Storyville Review


by Phillipa Bloom |
Published on
Release Date:

01 Jan 1992

Running Time:

113 minutes

Certificate:

15

Original Title:

Storyville

As might be expected from the force behind Hill Street Blues and the cult TV series Twin Peaks, Mark Frost's directorial debut lies - uncomfortably - where between the two, a twisted hotchpotch of sex, murder and family intrigue, all mixed up in the political shenanigans of one Cray Fowler (Spader), and set in swamp-eery Hicksville, Louisiana.

Moving through a dark world of familiarly weird ne'er-do-wells for most of this flawed but oddly alluring intrigue, Spader's baby-faced rich kid seems a peculiar choice for a Congressional candidate, whose bid for the White House is clouded by his father's suicide on the day he was to testify in an investigation of a mineral rights deal - one which made the family fortune and cheated the local black tenants out of theirs.

With a political stink brewing, Cray further fuels the ire of fanatical family patriarch Clifford Fowler (Robards) by getting caught on videotape with a prostitute called Lee (Charlotte Lewis), winding up with her dead father on his hands, and bizarrely offering his services as Lee's defence attorney when she's accused of murder.

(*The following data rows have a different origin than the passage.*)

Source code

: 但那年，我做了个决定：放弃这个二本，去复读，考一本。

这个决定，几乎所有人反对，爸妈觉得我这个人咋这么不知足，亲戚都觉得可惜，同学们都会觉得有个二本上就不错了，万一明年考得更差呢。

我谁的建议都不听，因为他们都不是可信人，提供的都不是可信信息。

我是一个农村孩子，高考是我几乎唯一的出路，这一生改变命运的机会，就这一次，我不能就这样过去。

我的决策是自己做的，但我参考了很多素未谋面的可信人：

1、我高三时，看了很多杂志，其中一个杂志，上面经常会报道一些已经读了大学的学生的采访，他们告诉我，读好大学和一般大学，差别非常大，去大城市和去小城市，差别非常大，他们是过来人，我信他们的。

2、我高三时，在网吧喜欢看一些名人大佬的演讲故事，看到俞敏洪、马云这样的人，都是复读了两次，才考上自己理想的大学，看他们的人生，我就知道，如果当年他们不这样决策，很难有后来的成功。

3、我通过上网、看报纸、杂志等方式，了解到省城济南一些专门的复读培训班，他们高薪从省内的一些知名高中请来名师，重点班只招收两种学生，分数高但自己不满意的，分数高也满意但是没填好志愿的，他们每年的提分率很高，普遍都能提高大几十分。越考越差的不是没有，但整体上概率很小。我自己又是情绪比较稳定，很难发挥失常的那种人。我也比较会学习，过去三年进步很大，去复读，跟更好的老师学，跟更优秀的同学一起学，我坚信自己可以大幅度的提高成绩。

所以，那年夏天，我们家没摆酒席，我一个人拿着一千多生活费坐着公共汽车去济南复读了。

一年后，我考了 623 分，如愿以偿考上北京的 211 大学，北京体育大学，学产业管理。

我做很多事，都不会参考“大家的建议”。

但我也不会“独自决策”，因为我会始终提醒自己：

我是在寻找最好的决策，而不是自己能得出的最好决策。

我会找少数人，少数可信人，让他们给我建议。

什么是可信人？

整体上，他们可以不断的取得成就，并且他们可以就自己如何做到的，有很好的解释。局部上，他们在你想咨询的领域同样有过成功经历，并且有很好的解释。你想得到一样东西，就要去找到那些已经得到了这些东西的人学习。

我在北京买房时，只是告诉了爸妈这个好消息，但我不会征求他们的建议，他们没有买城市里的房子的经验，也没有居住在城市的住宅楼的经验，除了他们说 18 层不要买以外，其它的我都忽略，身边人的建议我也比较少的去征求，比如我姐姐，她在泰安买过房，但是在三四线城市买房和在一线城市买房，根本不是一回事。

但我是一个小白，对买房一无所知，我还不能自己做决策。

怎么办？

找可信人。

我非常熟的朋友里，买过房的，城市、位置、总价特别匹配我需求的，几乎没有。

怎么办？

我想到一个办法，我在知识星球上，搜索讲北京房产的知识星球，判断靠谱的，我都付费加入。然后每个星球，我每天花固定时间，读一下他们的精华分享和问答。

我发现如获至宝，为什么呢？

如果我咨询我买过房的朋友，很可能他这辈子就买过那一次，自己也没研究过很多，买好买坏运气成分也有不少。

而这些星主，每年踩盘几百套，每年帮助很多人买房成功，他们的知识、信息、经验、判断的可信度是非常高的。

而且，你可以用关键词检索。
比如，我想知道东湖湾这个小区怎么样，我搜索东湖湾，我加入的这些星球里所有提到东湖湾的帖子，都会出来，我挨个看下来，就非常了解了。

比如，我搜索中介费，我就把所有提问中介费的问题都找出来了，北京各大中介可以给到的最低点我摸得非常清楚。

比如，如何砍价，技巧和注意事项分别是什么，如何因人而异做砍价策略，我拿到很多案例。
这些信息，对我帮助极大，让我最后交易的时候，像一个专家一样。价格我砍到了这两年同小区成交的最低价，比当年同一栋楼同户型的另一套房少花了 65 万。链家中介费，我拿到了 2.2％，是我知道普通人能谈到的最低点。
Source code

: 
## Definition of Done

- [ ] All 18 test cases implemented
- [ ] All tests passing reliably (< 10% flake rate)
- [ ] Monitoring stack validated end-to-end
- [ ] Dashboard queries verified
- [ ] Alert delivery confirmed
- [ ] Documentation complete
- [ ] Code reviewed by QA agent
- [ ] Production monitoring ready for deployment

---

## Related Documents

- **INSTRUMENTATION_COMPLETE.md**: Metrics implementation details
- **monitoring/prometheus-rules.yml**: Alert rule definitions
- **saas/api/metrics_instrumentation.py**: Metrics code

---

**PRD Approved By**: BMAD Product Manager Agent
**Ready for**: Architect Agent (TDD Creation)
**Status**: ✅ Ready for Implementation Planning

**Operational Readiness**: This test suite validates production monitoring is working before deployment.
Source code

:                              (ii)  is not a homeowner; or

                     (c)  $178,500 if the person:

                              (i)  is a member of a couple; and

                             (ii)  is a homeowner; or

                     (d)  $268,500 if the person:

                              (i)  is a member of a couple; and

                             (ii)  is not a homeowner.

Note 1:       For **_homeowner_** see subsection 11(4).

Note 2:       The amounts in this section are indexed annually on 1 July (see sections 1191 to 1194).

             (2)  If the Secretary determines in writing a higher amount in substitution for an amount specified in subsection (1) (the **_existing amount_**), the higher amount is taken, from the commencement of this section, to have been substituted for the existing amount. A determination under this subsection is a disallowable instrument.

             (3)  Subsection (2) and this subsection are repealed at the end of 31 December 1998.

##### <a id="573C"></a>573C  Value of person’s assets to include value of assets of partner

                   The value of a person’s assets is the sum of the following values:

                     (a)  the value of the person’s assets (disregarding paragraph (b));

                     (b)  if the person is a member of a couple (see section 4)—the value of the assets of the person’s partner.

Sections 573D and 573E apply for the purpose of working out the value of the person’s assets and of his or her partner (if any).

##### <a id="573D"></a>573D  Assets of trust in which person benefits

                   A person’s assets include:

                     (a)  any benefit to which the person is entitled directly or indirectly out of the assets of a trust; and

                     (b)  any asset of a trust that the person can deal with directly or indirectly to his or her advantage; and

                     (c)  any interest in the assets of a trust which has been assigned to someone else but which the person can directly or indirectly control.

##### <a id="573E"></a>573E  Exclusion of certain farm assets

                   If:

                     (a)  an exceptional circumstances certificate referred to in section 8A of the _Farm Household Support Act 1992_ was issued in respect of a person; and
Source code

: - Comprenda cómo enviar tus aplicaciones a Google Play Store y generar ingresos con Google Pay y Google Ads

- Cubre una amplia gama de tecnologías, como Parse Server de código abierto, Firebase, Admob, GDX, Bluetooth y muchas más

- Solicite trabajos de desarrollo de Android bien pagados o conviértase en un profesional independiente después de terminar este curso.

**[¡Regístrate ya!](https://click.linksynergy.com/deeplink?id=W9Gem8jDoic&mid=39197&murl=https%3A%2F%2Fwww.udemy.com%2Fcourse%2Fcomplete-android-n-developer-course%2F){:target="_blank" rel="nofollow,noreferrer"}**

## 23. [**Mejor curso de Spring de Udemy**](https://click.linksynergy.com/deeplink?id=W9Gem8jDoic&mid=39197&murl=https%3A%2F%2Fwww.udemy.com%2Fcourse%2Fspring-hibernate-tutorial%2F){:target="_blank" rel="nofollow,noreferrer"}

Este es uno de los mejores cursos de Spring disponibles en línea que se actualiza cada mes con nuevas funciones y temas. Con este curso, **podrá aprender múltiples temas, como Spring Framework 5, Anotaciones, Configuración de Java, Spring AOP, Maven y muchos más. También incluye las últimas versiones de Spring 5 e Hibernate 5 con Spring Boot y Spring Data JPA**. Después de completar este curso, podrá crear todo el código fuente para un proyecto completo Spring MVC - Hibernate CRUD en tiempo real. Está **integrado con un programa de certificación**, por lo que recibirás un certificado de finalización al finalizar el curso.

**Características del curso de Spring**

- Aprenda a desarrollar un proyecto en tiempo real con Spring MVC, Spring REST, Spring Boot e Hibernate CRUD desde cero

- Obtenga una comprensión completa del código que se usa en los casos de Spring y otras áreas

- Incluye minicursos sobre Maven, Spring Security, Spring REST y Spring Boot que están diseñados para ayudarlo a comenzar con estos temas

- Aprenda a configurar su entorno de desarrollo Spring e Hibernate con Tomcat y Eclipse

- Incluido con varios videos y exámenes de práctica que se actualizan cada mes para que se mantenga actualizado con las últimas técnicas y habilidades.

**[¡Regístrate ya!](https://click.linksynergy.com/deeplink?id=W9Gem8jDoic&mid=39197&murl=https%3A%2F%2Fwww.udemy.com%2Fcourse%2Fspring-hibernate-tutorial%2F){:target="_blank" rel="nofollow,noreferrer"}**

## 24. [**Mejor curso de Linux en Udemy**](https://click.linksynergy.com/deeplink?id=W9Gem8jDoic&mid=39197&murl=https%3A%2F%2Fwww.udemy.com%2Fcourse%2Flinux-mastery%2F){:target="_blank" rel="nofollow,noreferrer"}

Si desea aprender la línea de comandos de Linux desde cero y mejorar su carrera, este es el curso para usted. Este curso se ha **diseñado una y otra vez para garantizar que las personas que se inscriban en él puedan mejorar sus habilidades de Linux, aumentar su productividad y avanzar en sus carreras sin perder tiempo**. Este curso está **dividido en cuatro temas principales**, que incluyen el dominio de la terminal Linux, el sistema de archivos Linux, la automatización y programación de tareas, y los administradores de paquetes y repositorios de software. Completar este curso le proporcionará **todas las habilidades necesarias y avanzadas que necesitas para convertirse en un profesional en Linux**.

Confused? Absolutely, but if you've swallowed the plotline thus far the rest is a treat with Spader smartening up his act, tying up more loose ends than were ever resolved in an entire Peaks series, and laying into prosecutor and ex-flame Whalley-Kilmer in a courtroom showdown of truly crazy proportions.

It's all enormous nonsense, of course, but some unobtrusively classy acting from the leads and sterling support from the likes of Piper Laurie's faded Southern belle make this at least worth a visit.